During my freshman year of college, my sister told me about a trilogy I had to read. I was skeptical—she was only 11—but I agreed to give the first one a try. I ended up devouring the whole series in a weekend.
When I finished the last page of the third Harry Potter book, I felt exhilarated… and then dejected. I had gotten so absorbed in the story that I forgot Hogwarts wasn’t real.
That year, I read a beautiful book by psychologist Mihaly “Mike” Csikszentmihalyi that gave me a vocabulary to understand my experience. He called it flow, the state of total absorption in an activity. In his research, Mike found that although we regularly describe flow as an ideal state of being, we’re rarely aware of it in the moment. When you’re in the zone, you might not notice that it’s a peak experience until you’re out of it.

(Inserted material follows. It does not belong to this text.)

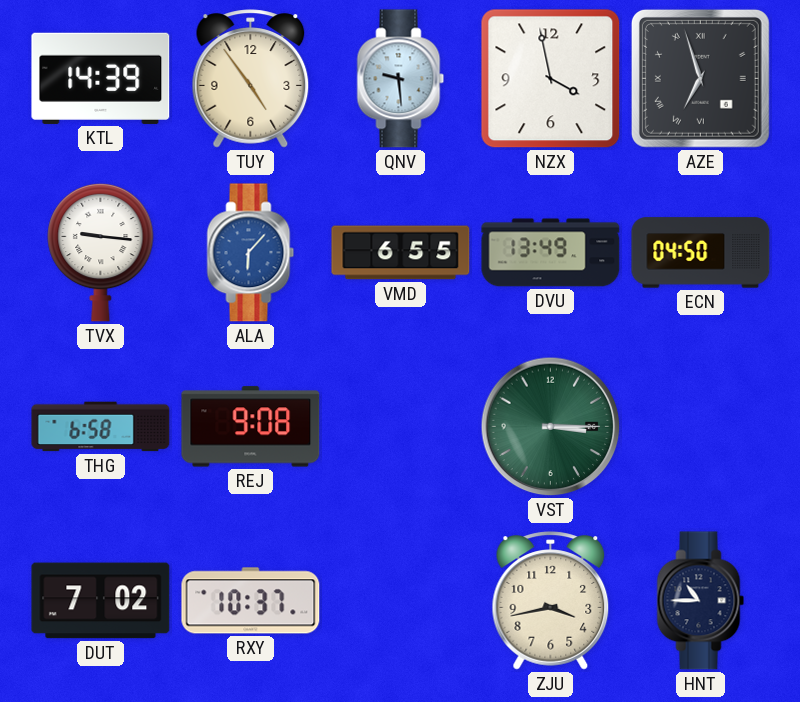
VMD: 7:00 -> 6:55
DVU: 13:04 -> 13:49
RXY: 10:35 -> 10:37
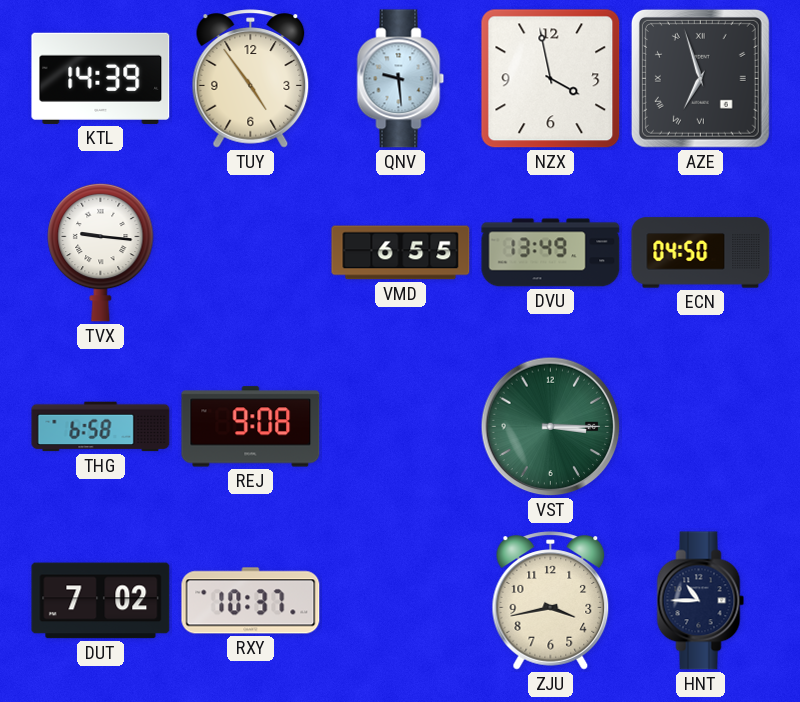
ALA: 6:07 -> none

Flow helped me see why I gravitated toward activities that seemed to have nothing in common—from reading and writing to playing Mario Kart and Ultimate Frisbee. All my favorite hobbies catapulted me into a state of flow. I was hooked. I didn’t just want to find more flow; I wanted to study how we could all experience it more often. Mike’s scholarship was one of my first inspirations to become a psychologist.
In 2003, shortly before I graduated from college, I went to a conference and found myself sitting at dinner with a group of luminaries in psychology that included Mike himself. His peers spent the whole time talking about themselves and their work. He took an interest in learning about the students and their interests. I never spoke with him again.
This month, Mike passed away at age 87. He was an intellectual giant—a brilliant scholar and a constant force for creativity and curiosity. He was also a class act. A few years ago, when a group of my students chose Flow for their class book club, I went out on a limb and sent him their questions. I was struck by his generosity in responding to them all, his humility in acknowledging what he still didn’t know after a half century of research, and his practical wisdom in offering actionable advice. If Hogwarts was real, Mike would have been the headmaster.
He explained that as your skills increase, you can keep finding flow by raising the level of challenge. But he also stressed that there’s more to life than flow. “Although the flow you get from playing high stakes poker might be as deep and rewarding as the flow you get from finding a way to help a person in need, the long-term consequences are bound to be different.”
Mike believed in leading a life of passion, but he also cared deeply about living with a sense of purpose. I can’t think of a better way to honor his memory than to look beyond our own peak experiences and help others find flow.